At APL, we celebrate our differences of perspectives and encourage creativity and bold, new ideas. Our employees enjoy generous benefits, including a robust education assistance program, unparalleled retirement contributions, and a healthy work/life balance. APL's campus is located in the Baltimore-Washington metro area. Learn more about our career opportunities at http://www.jhuapl.edu/careers.
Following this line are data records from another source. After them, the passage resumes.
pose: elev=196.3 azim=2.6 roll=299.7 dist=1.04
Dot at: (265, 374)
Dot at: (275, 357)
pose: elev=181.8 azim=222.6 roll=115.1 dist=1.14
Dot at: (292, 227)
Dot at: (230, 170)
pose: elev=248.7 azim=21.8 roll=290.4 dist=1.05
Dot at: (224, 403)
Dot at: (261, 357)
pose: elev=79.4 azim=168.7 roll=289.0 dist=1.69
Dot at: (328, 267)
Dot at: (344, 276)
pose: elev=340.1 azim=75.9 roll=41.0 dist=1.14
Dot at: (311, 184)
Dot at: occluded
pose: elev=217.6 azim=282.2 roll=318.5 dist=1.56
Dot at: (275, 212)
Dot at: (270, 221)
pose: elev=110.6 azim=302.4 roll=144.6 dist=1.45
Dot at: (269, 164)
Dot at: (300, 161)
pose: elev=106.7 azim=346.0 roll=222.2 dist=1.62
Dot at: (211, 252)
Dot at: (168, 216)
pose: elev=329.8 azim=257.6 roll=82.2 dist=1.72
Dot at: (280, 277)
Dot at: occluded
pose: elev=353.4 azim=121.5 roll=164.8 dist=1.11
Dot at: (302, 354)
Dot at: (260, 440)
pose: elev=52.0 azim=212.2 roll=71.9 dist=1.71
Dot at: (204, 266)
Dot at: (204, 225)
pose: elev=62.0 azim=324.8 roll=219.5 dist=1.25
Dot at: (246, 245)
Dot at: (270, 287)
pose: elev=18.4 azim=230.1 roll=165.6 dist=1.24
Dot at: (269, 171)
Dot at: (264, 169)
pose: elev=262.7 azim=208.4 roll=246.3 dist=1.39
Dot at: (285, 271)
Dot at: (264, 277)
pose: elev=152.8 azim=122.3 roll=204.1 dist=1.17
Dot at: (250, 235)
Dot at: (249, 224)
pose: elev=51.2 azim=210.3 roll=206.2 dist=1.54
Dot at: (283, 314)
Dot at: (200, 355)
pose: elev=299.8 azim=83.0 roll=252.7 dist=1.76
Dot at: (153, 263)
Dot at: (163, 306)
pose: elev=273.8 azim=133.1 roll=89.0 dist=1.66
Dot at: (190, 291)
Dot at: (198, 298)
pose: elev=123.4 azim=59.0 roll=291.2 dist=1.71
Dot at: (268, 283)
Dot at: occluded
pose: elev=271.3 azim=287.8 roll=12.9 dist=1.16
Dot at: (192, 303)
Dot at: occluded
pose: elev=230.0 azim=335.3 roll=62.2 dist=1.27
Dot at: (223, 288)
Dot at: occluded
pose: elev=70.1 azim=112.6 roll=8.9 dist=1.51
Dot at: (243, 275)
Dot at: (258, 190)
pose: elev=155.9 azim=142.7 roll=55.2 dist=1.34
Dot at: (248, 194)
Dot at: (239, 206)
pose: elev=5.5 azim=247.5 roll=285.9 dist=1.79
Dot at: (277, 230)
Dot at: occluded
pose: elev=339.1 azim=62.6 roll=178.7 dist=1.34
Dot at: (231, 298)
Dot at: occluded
All qualified applicants will receive consideration for employment without regard to race, creed, color, religion, sex, gender identity or expression, sexual orientation, national origin, age, physical or mental disability, genetic information, veteran status, occupation, marital or familial status, political opinion, personal appearance, or any other characteristic protected by applicable law. APL is committed to providing reasonable accommodation to individuals of all abilities, including those with disabilities. If you require a reasonable accommodation to participate in any part of the hiring process, please contact Accommodations@jhuapl.edu.

The referenced pay range is based on JHU APL's good faith belief at the time of posting. Actual compensation may vary based on factors such as geographic location, work experience, market conditions, education/training and skill level with consideration for internal parity. For salaried employees scheduled to work less than 40 hours per week, annual salary will be prorated based on the number of hours worked. APL may offer bonuses or other forms of compensation per internal policy and/or contractual designation. Additional compensation may be provided in the form of a sign-on bonus, relocation benefits, locality allowance or discretionary payments for exceptional performance. APL provides eligible staff with a comprehensive benefits package including retirement plans, paid time off, medical, dental, vision, life insurance, short-term disability, long-term disability, flexible spending accounts, education assistance, and training and development. Applications are accepted on a rolling basis.